Brooks-Gunn has written numerous books and edited volumes, and has published over 500 articles. Her work focuses on neighborhood poverty, growing up poor, and adolescent mothers.
Brooks-Gunn's work led to increased understanding of the influence of parents and schools on child development. Her books exposed how children raised in poverty experience more negative cognitive and educational outcomes than more affluent children. She has led programs for children and parents, holding meetings that aim to better the lives of children and youth. Her programs include home visiting for pregnant women and mothers-to-be, early childhood educational programs for children of ages 12 to 36 months, and after-school programs for older children.
In one of her books, Brooks-Gunn and colleagues focused on developmental outcomes for adolescent mothers and their children in relation to school, work, the presence of the baby's father is in their lives, and other factors. In another study, Brooks-Gunn and colleagues focused on the epidemic of obesity which many people suffer from today, including young children. They predicted racial/ethnic differences in obesity in a sample of 3-year-olds from low income families. They found evidence of obesity start at age three, with children of obese mothers having a higher chance of being overweight, and with heightened risk of obesity among Hispanic children.

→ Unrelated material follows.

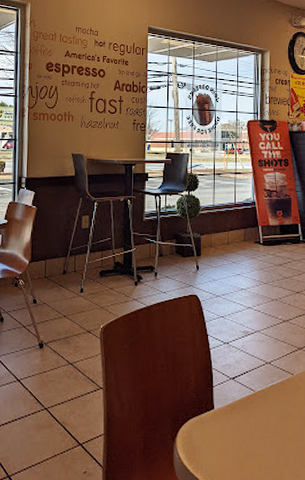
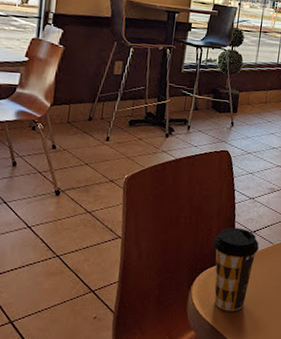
coffee cup: none [194,374,241,466] -> present [214,227,260,311]

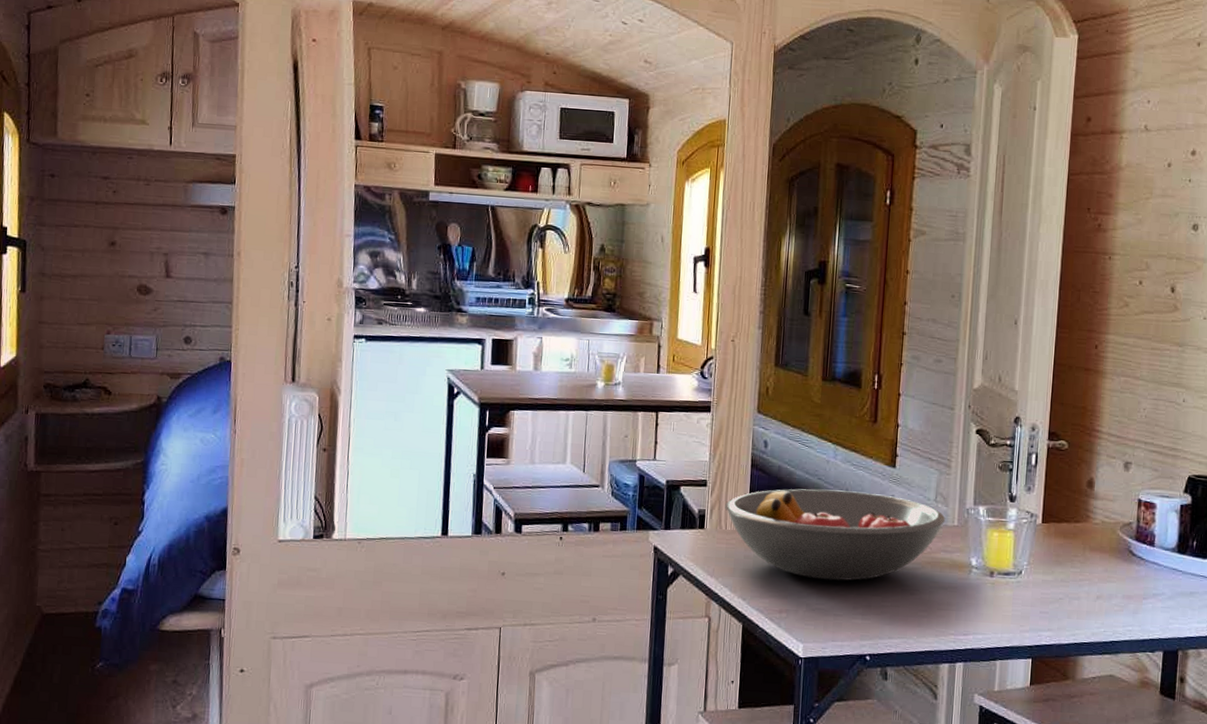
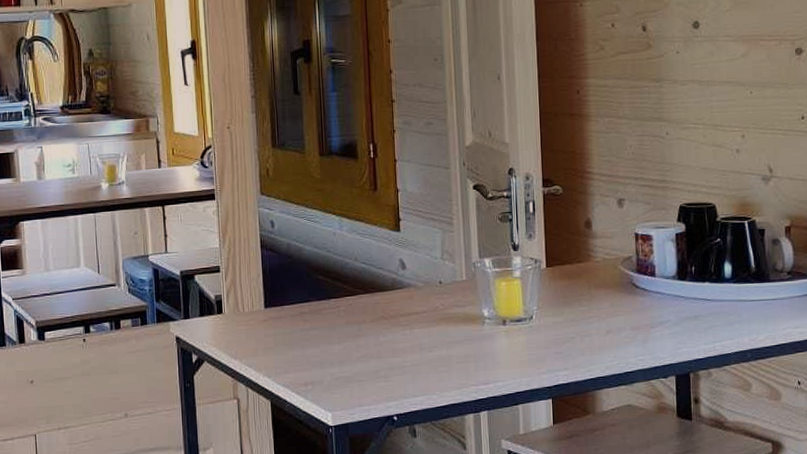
fruit bowl: present [725,488,946,581] -> none [240,259,454,349]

Another study compared behavioral problems associated with acting out in children growing up in a single parent versus dual parent households. Child behavioral outcomes were associated with parental resources, parental mental health, parental relationship quality, parenting quality, and father involvement. Children coming from so-called "fragile families" fared worse than those with more stable family structures.
Awards and honours
Brooks-Gunn received the APA Award for Distinguished Contributions to Research in Public Policy in 2002 for contributions to helping children, youth, and families. She offered solutions to family problems through interventions and programs for families of different backgrounds to provide them with the needed resources for a better future. She has also been awarded the James McKeen Cattell Fellow Award from the Association for Psychological Science, the Urie Bronfenbrenner Award for Lifetime Contribution to Developmental Psychology in the Service of Science and Society from the American Psychological Association, the Distinguished Contributions to the Public Policy for Children Award from the Society for Research in Child Development, the Hill Award for Excellence in Theory Development and Research on Adolescents from the Society for Research on Adolescence, and the Harvard University Graduate School of Education Alumni Council Award.
She is a member of the National Academy of Education and the National Academy of Medicine, and a fellow of the American Academy of Arts and Sciences, the American Association for the Advancement of Science, the American Psychological Association, and the New York Academy of Science. In 2009, she received an honorary doctorate in science from Northwestern University.